As Speak Up has been highlighting for several years, the Basin Plan has always been more about politics, in particular protecting South Australian political interests, than about environmental objectives. We are pouring billions of litres down the Murray River – much of it wasted – to protect Adelaide’s domestic water supply, provide luxury waterfront housing and support recreational activities.
As a consequence we are developing unprecedented mental health issues in the agricultural regions of eastern states, especially northern Victoria and southern NSW, and decimating the social fabric of once thriving rural communities. All major political parties and the bureaucrats responsible for the destruction this plan has caused should hang their collective heads in shame.

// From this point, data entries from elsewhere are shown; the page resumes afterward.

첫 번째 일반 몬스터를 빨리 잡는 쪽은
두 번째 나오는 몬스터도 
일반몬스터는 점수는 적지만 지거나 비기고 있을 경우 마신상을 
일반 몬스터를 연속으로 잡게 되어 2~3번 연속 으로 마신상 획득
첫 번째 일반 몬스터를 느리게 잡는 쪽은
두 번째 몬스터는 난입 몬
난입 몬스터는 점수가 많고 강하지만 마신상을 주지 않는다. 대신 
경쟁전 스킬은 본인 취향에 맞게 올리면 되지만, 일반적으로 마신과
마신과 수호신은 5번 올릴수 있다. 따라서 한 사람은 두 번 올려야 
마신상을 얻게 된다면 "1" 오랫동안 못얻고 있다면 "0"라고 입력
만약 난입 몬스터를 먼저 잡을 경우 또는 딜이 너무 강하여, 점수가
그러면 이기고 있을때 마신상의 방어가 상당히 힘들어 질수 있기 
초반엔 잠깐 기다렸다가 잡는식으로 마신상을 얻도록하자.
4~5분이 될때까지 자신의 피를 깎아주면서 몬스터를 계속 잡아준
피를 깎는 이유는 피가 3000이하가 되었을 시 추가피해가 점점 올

It has taken courage to expose the deception. What a shame we have not seen the same courage from politicians, or the highly paid bureaucrats leading them along, to fix the mess they have created.
Shelley Scoullar, chair Speak Up Campaign
What about the whips?
Trainer Darren Weir was suspended for four years, as he “may” have used a jigger in his possession to train a horse for an unfaír advantage, which is considered cruel. Yet every horse, in every race, every day, is flogged with a whip over the last furlong, regardless of position in this country, which is considered normal practice. In fact, a jockey can be fined for not using it!
Where is the consideration for the horses? There was supposed to be a trial of harness racing without whips, but this seems to have been forgotten.
Jeff Lewry, Bowna
A campaign of fear
In the next weeks you will hear the fear campaign the Liberal-National government will spin – border protection fears (neither major party want open borders) and economic security (and the bribe of a tax cut).
The Liberal-National government (and whoever will be PM at the time of election) will talk about the need to lower electricity prices and housing prices. What they will not discuss is the rising cost of living in the face of record corporate profits, and the flat wage growth under their leadership, or even the record job insecurity, the likes of which we have not seen for over 70 years.
Stripping public services to the brink of dysfunctionality, demonising unions whose function is to attain better outcomes for workers, and acquiescing to a narrow Royal Commission into banking is tantamount to appeasing the Liberal-National party stakeholders more than improving the highest casualised and contracted workforce in the OECD. That one in four Australian workers are in temporary employment, and that Australians now have the highest record of personal debt in the world, should be sending alarm bells to the most rusted-on Liberal voter. The rules are broken, and they must be changed.